- [GIVEN INFORMATION]
•••
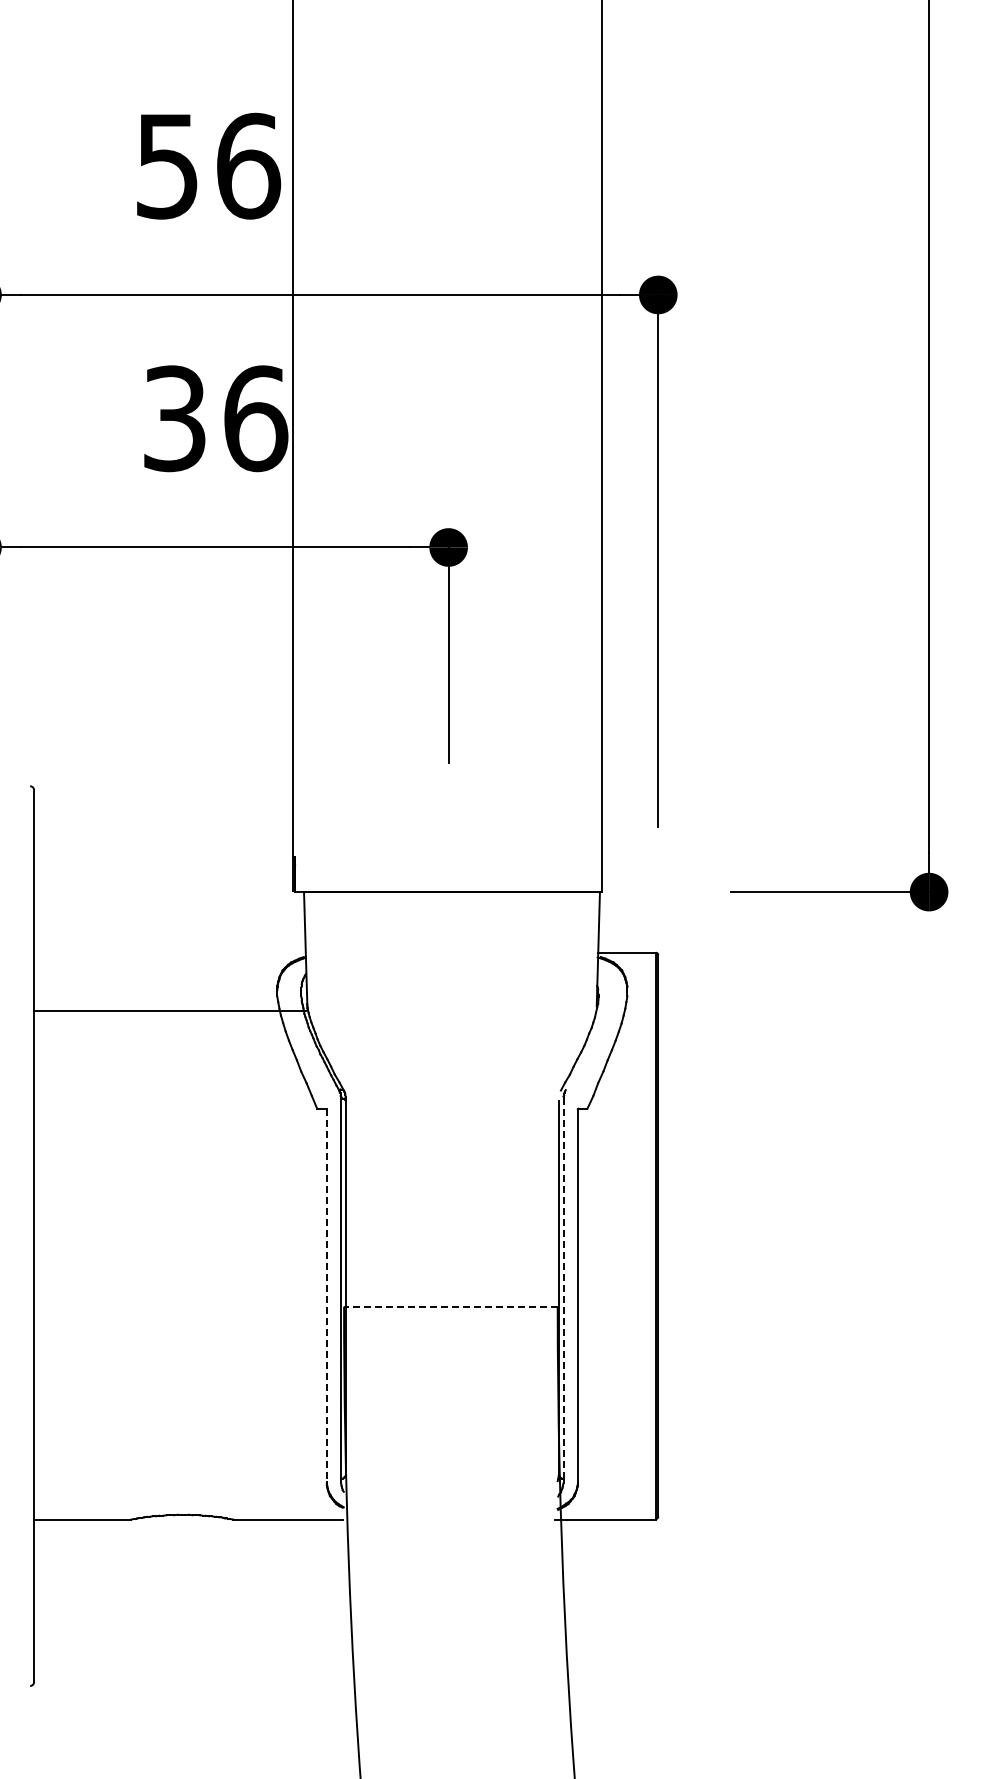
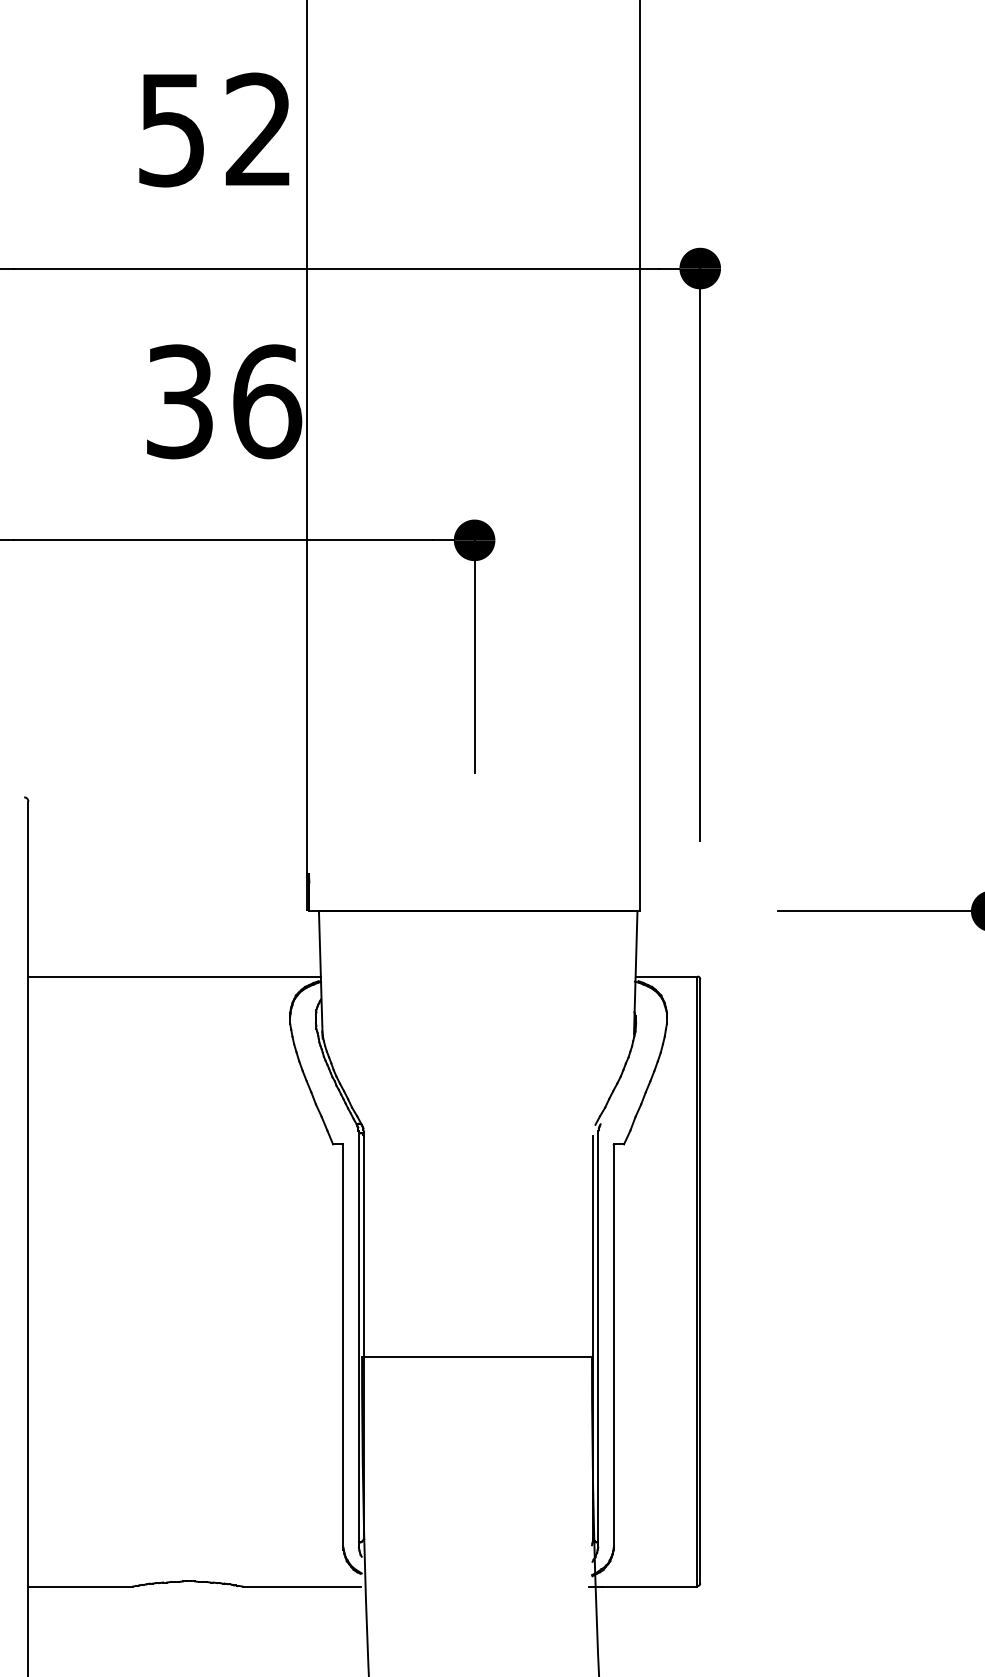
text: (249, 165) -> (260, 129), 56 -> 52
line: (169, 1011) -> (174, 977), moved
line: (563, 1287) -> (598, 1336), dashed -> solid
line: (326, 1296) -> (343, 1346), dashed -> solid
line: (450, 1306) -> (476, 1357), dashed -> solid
•••
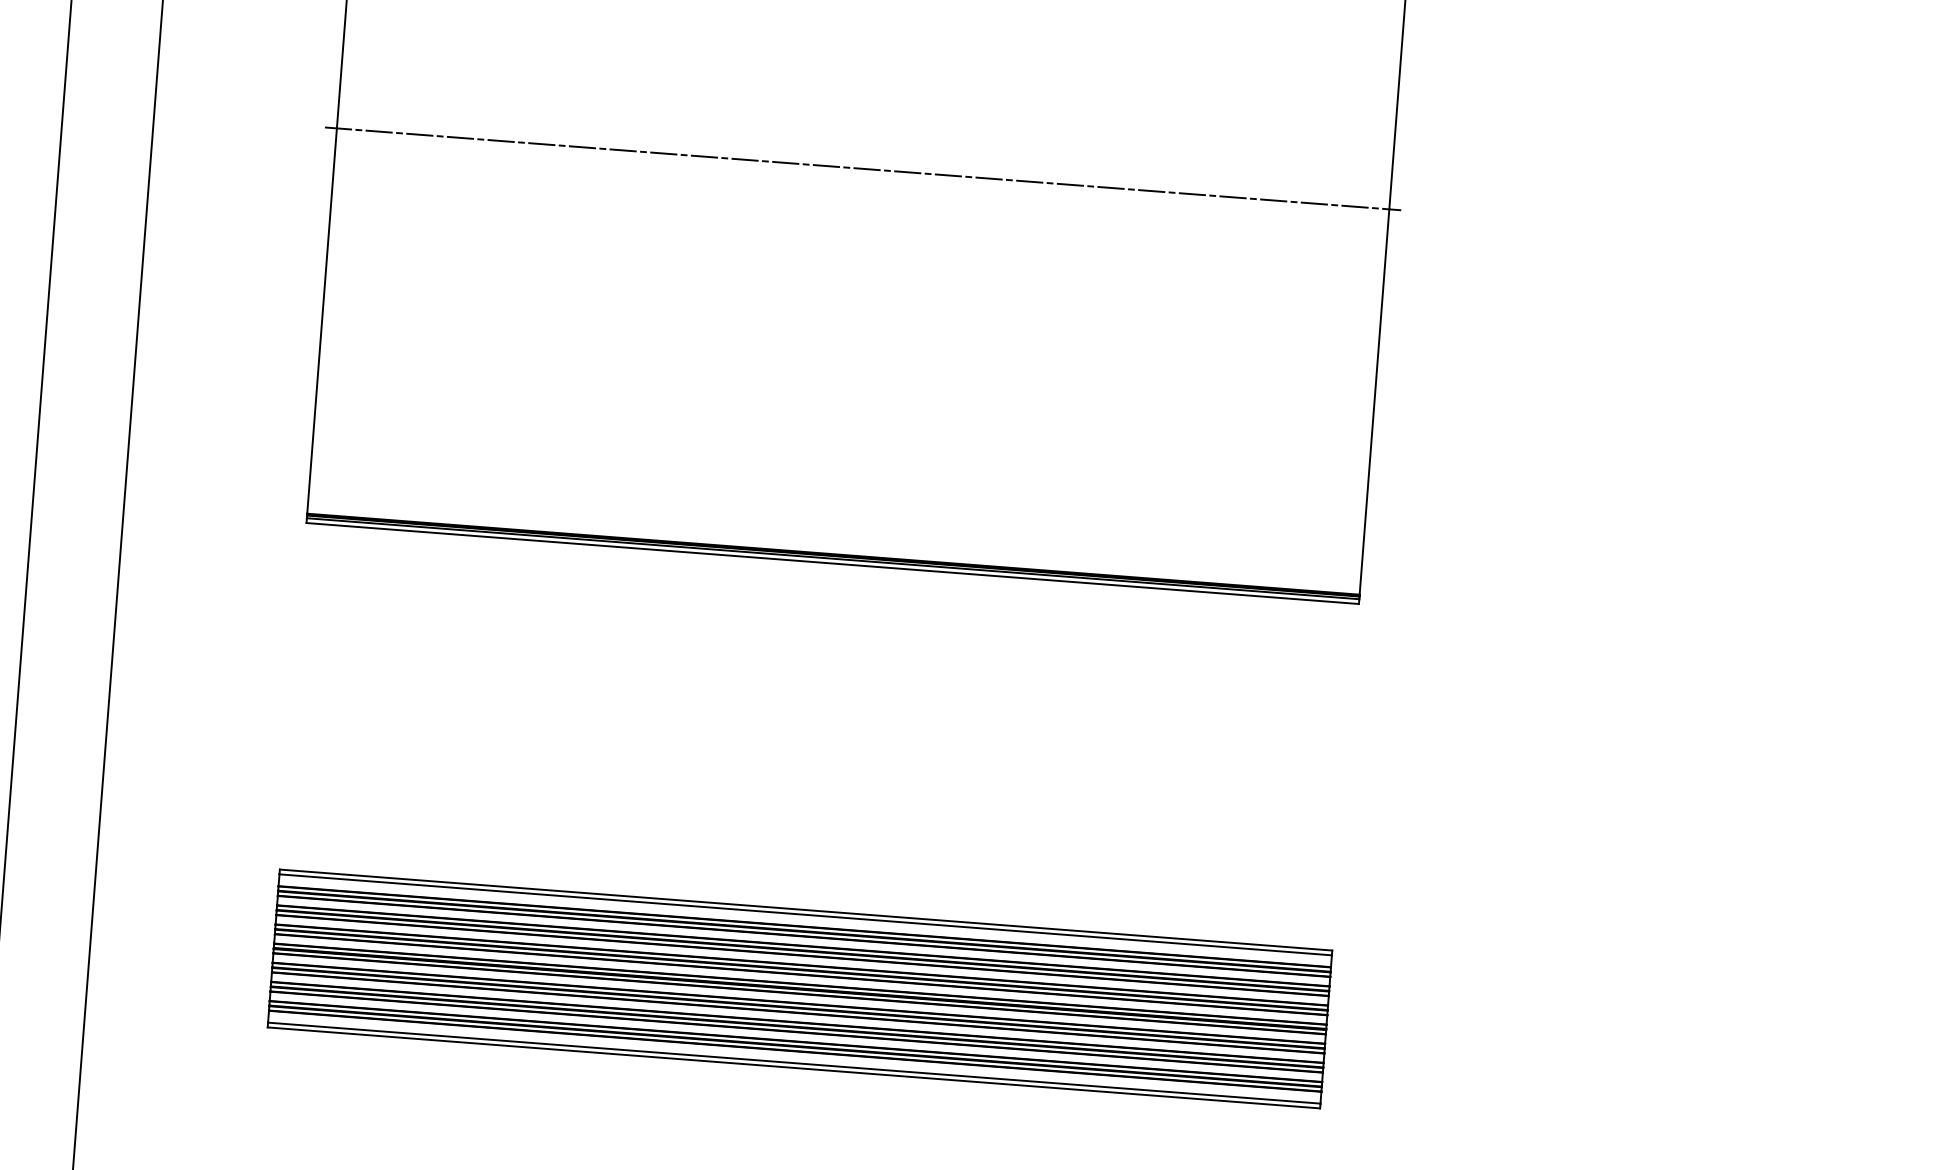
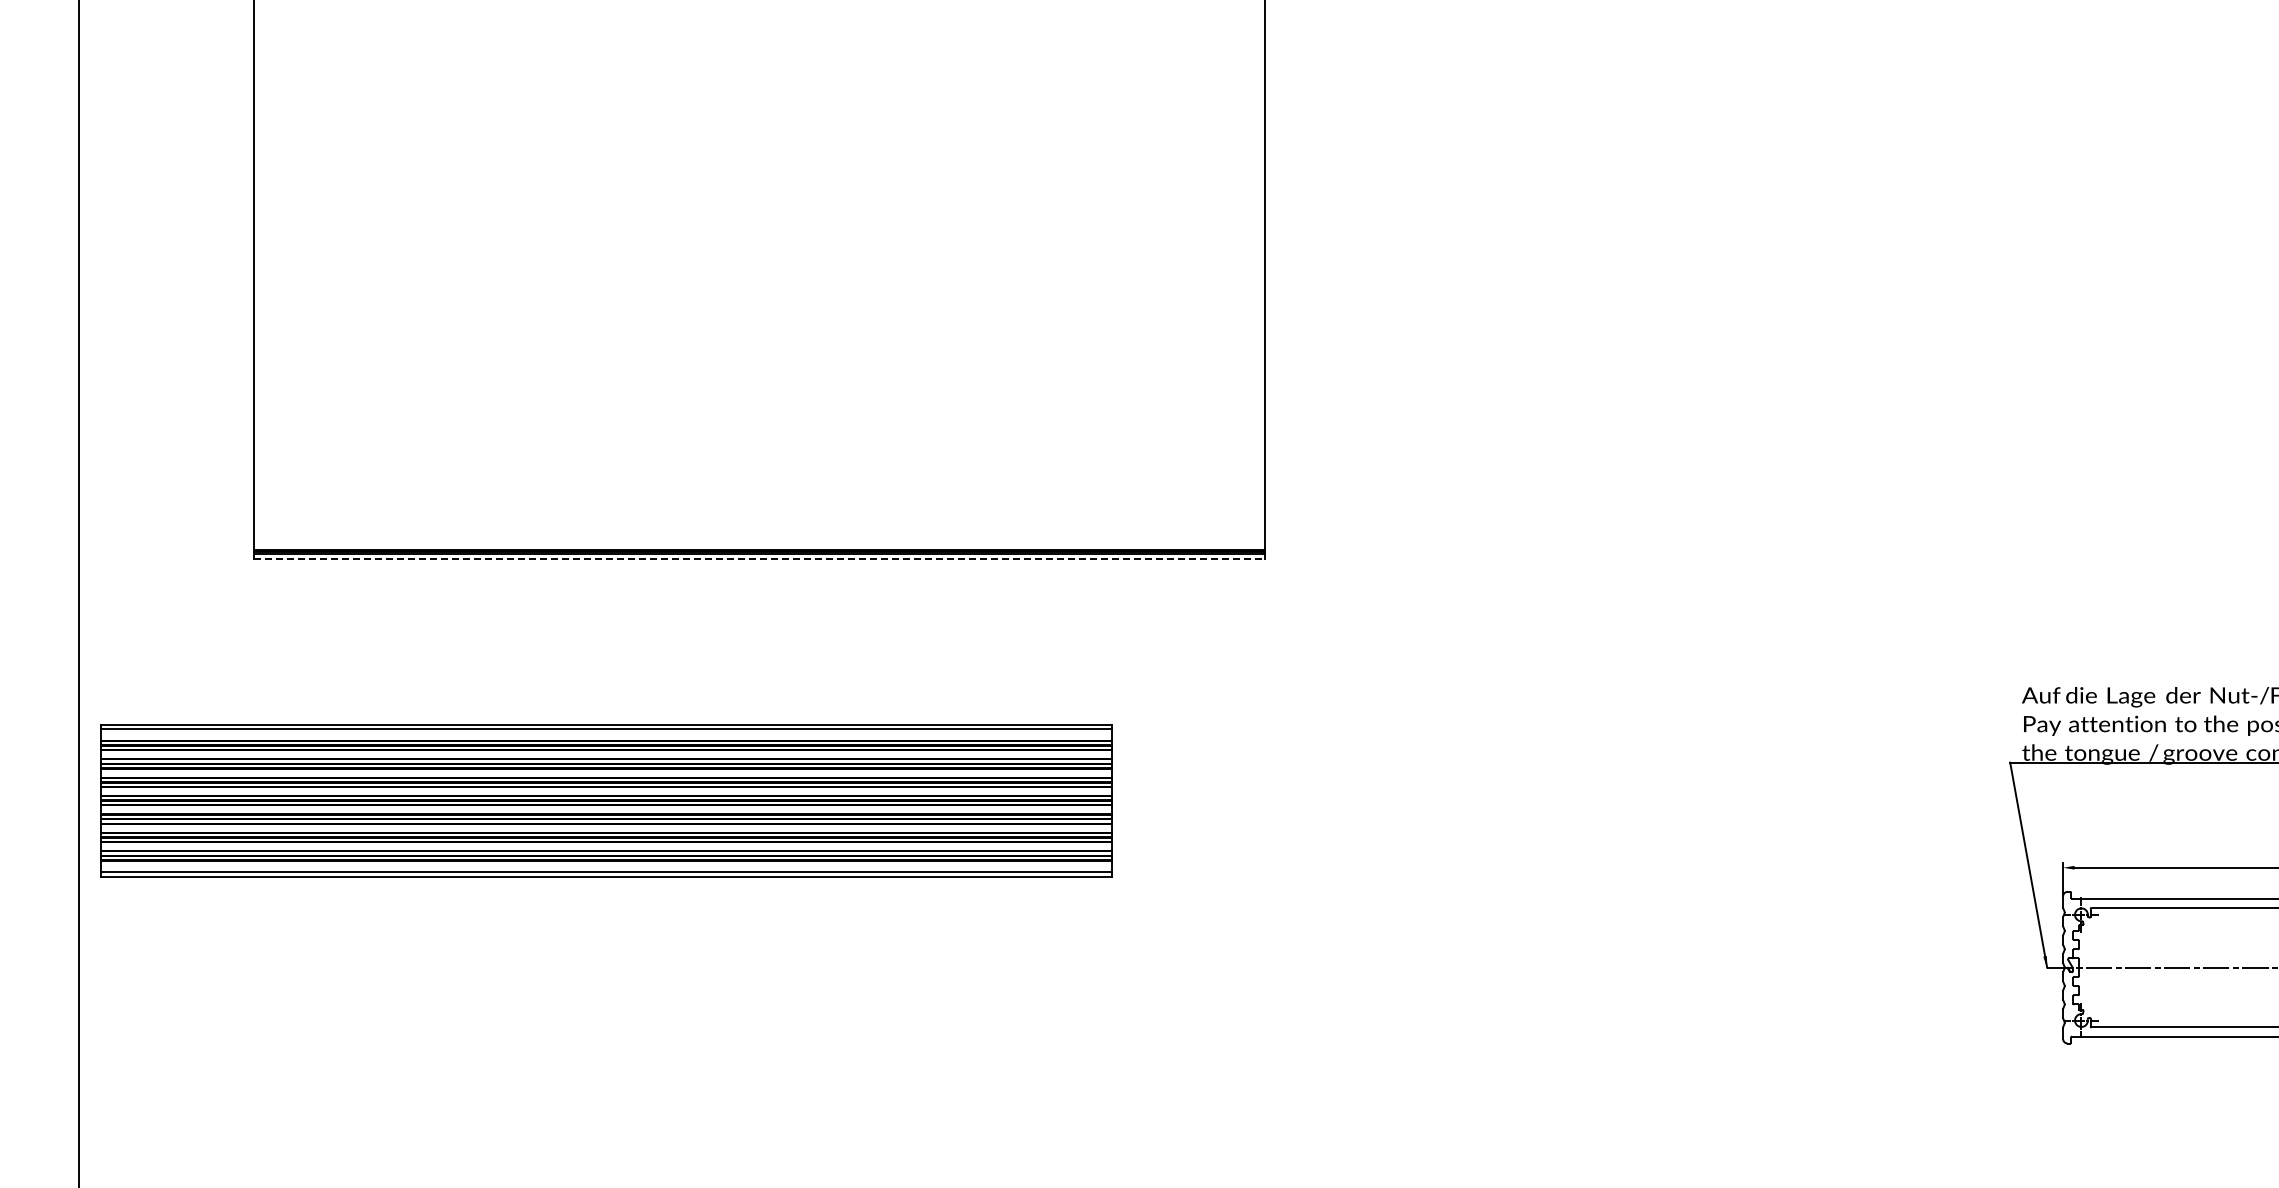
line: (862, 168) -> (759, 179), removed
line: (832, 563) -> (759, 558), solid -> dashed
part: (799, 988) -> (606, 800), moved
•••
- [ACTIVITY] Taking the lines above one at a time, give the number of them that contain the string "dashed". Add nothing else.

- [RESPONSE TO THIS TASK] 4